Parce que souvent ce que nous appelons hasard n’est rien d’autre que notre disponibilité rafraîchie offerte au destin, à l’imprévu. C’est-à-dire à la force de la vie même qui est infiniment plus vaste que nous. Nous voudrions qu’il y ait toujours une nécessité raisonnable ou prévisible à nos décisions, or c’est souvent cela qui nous interdit de nous aventurer vers un inconnu susceptible de nous relancer dans la vie, par les voies détournées d’une histoire personnelle, découvrir un engagement dont le germe était déjà là, la lueur entretenue par un feu secret, sans doute allumé par d’autres raisons dont l’apparente futilité parfois révèle la légèreté de la grâce elle-même.
Pas immense à franchir
Oui, la grâce est imprévisible et légère comme le souffle. Un vendredi soir, ma fille nous a demandé de partager avec elle le repas de la veille de shabbat. Elle avait préparé le vin dans un petit gobelet argenté, et le pain à partager avec le sel. Elle a récité les prières en hébreu : « Tu es source de bénédiction, Éternel notre Dieu, Souverain du monde, Toi qui crées le fruit de la vigne. » Ce repas familial, ces prières m’ont ému profondément. J’ai pensé, ce ne sont pas seulement nos racines qui sont juives, nous chrétiens, mais d’une certaine façon c’est notre devenir qui est indéfectiblement lié à la parole de la Torah.
En réalité, nous sommes unis au destin du peuple juif, à sa fidélité.

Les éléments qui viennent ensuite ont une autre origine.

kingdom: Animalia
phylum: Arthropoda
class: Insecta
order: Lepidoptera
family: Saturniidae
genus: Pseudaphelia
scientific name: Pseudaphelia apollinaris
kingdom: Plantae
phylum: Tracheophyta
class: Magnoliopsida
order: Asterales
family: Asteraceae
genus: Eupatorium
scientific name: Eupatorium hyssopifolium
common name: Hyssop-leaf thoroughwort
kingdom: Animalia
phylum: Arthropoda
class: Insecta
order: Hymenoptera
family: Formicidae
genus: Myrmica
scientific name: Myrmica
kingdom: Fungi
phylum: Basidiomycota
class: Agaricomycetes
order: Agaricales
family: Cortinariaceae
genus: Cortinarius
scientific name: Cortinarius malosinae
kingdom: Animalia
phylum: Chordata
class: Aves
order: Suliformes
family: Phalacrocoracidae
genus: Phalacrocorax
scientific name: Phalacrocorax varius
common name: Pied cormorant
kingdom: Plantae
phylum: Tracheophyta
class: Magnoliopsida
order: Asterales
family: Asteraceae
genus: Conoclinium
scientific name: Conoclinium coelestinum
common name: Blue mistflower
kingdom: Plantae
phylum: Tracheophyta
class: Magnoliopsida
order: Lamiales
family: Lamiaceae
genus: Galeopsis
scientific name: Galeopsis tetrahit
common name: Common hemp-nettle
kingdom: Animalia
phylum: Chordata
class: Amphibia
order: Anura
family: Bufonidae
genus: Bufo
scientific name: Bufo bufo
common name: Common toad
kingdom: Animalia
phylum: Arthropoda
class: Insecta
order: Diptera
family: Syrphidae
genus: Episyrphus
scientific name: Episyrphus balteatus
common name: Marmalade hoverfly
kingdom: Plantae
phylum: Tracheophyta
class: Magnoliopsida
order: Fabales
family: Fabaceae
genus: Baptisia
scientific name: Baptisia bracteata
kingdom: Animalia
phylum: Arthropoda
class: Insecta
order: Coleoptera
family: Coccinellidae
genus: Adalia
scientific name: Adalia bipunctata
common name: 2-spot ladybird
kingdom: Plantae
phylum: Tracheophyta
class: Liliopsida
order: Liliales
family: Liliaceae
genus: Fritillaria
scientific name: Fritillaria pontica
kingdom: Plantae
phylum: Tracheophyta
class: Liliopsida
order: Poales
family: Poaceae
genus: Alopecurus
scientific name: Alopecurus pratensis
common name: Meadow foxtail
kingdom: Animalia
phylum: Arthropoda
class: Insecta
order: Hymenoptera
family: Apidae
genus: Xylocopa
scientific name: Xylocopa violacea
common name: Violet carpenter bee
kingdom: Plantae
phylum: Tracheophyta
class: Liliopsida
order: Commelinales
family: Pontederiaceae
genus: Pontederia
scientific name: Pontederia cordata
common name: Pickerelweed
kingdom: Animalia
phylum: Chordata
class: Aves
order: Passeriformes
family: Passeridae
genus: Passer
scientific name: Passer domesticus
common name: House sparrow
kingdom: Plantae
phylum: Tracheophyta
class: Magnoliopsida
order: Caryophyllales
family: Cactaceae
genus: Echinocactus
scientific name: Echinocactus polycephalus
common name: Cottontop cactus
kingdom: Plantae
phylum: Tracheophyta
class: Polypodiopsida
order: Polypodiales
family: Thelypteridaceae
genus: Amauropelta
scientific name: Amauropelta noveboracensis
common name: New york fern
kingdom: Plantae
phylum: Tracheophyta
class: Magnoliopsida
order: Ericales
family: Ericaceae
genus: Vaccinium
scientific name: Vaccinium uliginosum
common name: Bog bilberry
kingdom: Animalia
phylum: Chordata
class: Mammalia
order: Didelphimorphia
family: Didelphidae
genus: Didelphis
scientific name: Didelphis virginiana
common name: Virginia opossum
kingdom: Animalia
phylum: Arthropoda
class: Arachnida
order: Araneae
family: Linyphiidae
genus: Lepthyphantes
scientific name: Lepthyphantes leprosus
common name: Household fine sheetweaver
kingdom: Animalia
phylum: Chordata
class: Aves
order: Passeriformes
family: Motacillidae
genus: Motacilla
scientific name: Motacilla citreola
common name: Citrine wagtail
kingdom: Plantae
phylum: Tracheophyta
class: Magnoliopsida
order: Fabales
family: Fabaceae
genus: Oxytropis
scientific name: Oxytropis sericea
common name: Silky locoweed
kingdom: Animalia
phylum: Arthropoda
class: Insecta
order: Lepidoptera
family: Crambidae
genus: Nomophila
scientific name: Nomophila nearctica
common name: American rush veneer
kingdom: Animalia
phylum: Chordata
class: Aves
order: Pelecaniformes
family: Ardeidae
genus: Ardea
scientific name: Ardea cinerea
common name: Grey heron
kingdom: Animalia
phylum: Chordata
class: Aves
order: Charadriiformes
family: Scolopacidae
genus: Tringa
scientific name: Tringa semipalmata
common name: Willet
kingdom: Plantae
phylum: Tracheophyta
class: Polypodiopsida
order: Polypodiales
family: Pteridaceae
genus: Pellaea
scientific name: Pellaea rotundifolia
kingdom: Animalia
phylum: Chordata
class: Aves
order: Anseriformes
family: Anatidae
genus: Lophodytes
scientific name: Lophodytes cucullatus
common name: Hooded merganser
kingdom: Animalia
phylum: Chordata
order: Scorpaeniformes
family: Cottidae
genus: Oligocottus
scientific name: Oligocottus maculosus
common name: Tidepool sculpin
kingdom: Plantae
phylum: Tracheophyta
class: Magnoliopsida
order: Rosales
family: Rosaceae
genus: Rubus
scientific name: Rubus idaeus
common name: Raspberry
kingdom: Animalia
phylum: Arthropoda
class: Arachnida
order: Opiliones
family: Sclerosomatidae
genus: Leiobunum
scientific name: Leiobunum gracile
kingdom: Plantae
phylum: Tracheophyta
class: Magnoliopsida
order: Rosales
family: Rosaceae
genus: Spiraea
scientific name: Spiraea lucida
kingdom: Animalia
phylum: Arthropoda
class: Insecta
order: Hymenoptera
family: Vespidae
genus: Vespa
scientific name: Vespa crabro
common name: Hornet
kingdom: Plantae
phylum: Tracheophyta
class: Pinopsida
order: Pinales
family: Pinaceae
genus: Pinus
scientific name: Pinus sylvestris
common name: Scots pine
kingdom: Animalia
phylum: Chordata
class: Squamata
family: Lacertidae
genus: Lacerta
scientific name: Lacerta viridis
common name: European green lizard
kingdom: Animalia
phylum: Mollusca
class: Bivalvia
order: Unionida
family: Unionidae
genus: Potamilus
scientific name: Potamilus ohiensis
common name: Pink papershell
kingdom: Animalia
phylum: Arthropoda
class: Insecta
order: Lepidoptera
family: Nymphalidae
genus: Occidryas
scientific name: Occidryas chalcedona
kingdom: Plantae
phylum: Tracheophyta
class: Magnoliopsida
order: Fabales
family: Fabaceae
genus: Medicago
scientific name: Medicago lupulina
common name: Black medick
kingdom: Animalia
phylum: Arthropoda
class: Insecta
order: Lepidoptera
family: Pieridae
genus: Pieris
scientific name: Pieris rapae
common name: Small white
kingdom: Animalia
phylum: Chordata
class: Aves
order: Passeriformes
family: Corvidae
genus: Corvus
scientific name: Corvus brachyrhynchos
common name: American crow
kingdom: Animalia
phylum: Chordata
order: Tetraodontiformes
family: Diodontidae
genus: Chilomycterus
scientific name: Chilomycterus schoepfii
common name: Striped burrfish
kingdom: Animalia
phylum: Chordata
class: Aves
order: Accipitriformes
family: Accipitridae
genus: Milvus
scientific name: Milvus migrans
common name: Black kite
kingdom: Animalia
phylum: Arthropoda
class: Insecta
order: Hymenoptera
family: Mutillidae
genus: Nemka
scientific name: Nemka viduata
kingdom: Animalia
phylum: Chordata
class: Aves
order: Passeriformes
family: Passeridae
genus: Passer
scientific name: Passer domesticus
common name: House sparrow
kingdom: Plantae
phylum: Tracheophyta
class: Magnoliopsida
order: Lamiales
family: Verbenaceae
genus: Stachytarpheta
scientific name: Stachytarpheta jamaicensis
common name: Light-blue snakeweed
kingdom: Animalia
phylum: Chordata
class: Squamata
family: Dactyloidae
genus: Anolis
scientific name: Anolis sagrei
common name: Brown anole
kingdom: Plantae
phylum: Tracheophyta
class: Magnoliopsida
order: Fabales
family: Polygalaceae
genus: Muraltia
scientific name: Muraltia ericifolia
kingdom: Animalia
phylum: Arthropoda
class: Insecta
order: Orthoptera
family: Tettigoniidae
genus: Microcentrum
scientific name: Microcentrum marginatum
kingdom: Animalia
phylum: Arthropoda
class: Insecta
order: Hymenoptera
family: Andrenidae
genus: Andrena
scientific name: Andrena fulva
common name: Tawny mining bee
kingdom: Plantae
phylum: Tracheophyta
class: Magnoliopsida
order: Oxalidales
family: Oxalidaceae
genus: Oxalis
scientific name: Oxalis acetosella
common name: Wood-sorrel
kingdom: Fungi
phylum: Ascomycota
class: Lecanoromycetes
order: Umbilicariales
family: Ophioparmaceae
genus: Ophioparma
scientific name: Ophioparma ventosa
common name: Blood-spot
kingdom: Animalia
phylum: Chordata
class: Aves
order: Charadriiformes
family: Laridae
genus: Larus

Et si l’Église a su, même si tardivement, et après quelle barbarie, reconnaître ce peuple comme notre « frère aîné », même si la déclaration Nostra Aetate, en 1965 par le second concile du Vatican, est considérée à juste titre comme marquant un tournant dans l’histoire des relations entre l’Église et le peuple juif, même si depuis l’Église s’est toujours engagée sur le chemin de la repentance et du dialogue, nous sommes encore devant un pas immense à franchir, immense parce qu’il engage peut-être notre histoire spirituelle commune.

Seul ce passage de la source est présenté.